Michna v. Collins Co.

Decision Date07 February 1933
Citation116 Conn. 193,164 A. 502
CourtConnecticut Supreme Court
PartiesMICHNA v. COLLINS CO. et al.

Appeal from Superior Court, Hartford County; John A. Cornell, Judge.

Proceeding under the Workmen's Compensation Act by Stanislaw Michna claimant, opposed by the Collins Company, employer, and others. From a finding and award of the compensation commissioner for the Second district acting for the commissioner of the First district in the claimant's favor, an appeal by the employer was taken to the Superior court and reserved for the advice of the Supreme Court.

Superior Court advised to remand the case to the compensation commissioner for further hearing and for amendment of the award as indicated in the opinion.

George H. Day, of Hartford, for appellant.

Ralph O. Wells and William S. Locke, both of Hartford, for plaintiff appellee.

HINMAN, J.

The finding of the commissioner is that the plaintiff entered the employ of the Collins Company in April, 1913, and worked for about two months in the yard, then started wet grinding, at which occupation he worked practically continuously until August, 1923, when he was transferred to dry grinding and continued at this work until about April 19, 1924, at which time he quit the employ of the Collins Company and did not work thereafter in its plant. When he entered the employ of the Collins Company he was in good health and, although he noticed a change in his condition prior to his leaving, his health was such that he worked until some time in 1930 when he began to feel ill, and eventually in August, 1930, was forced to give up employment of all kinds because of a lung condition.
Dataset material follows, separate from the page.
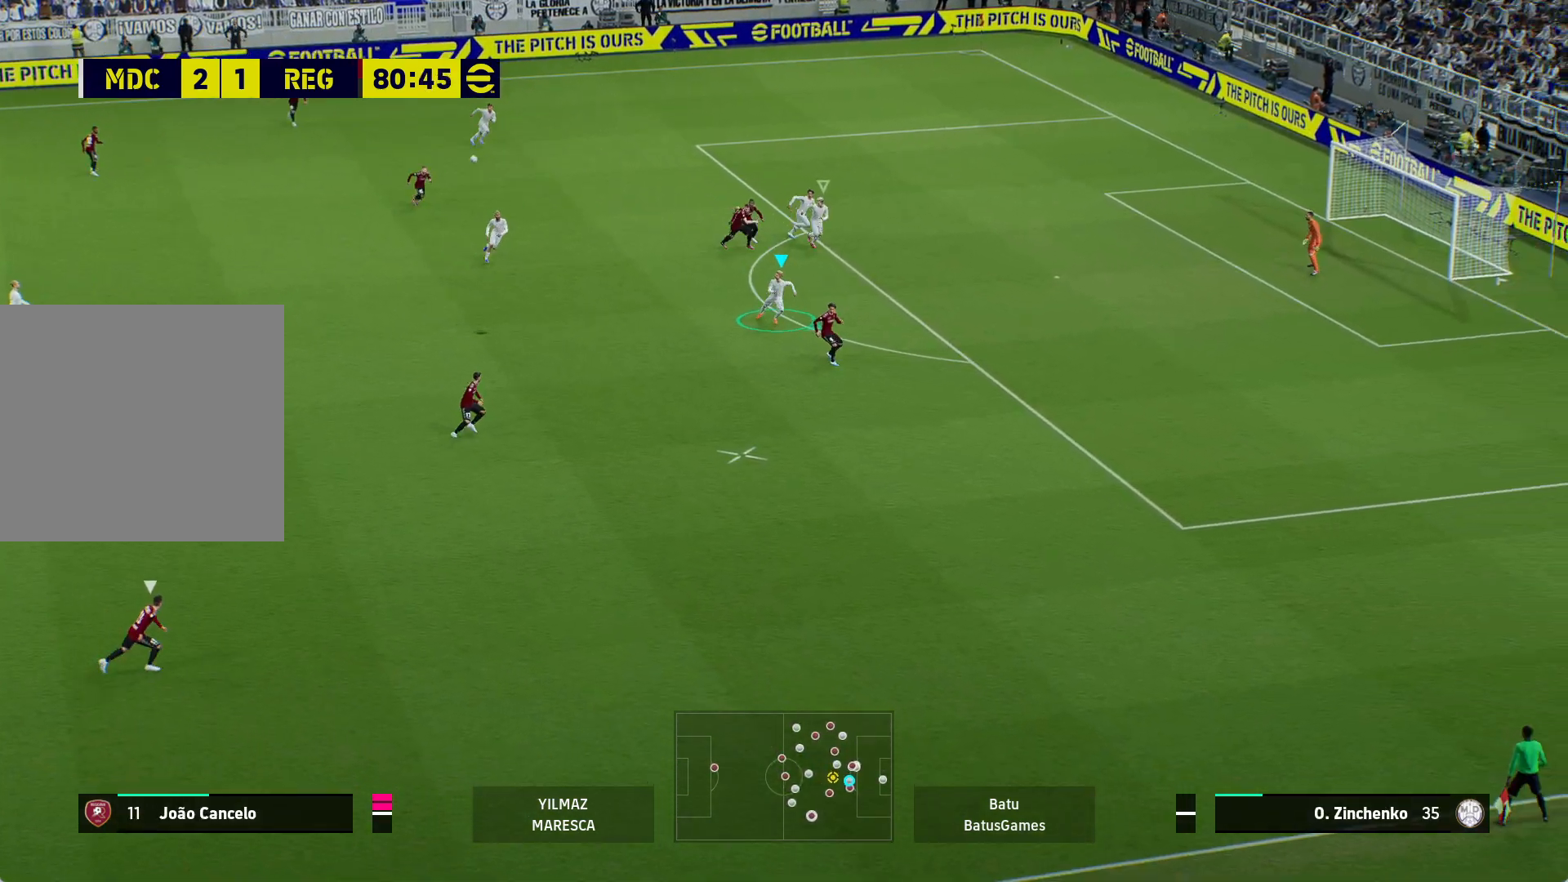
{"buttons": ["R1"], "left_stick": "down", "right_stick": "center", "events": [[317, "left_stick", "down"]]}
Because of his grinding at the Collins plant, he contracted a pneumoconiotic condition of the lungs and this disease is the cause of his disability. Experience shows that pneumoconiosis may be contracted by a worker and not cause disability for some years thereafter. Frequently a long time after the worker has quit wet grinding his health fails and his lungs break down due to the pneumoconiosis which he acquires in this occupation. The plaintiff's disability is chargeable to his employment by the Collins Company as a wet grinder, and the record does not indicate that his work in other occupations in which he was engaged after 1924 played any part in his present disability. The plaintiff having contracted pneumoconiosis is entitled to compensation inasmuch as that disease constitutes a compensable personal injury, which injury arose out of and in the course of his employment by the defendant.

The commissioner held, further, that the plaintiff had been disabled from work of all description because of his pneumoconiosis since August 23, 1930, and awarded compensation from that date based upon his average weekly wage during his last twenty-six weeks of employment by the Collins Company.

The only material correction of the finding, sought by the defendant, as to operative facts, which was not granted either by the compensation commissioner or by the superior court is to the effect that the disability of the plaintiff from following his customary occupation occurred in July 1924, instead of August, 1930, as found. It appears from the undisputed evidence that the reason for the plaintiff's ceasing work at wet grinding in 1923 was that this kind of work was then discontinued in the defendant's shop. After April, 1924, when he left employment with the defendant as a dry grinder, the plaintiff worked for others as a laborer at heavy work until 1930, and it does not appear that any inability to work, occasioned by pneumoconiosis, occurred before the latter time. It was within the province of the commissioner to discredit the indefinite testimony of the plaintiff as to discomfort in his chest or to exclude it from effect upon his capacity to work in 1924, especially in view of his employment history after leaving that of the defendant, and the medical evidence. We cannot hold that the evidence requires the change requested. Consequently, the defendant is not entitled to a conclusion that the plaintiff failed to file claim for compensation within one year after occurrence of incapacity as required by section 5245 of the General Statutes (section 5360 of the General Statutes 1918) as construed in Esposito v. Marlin-Rockwell Corp., 96 Conn. 414, 114 A. 92.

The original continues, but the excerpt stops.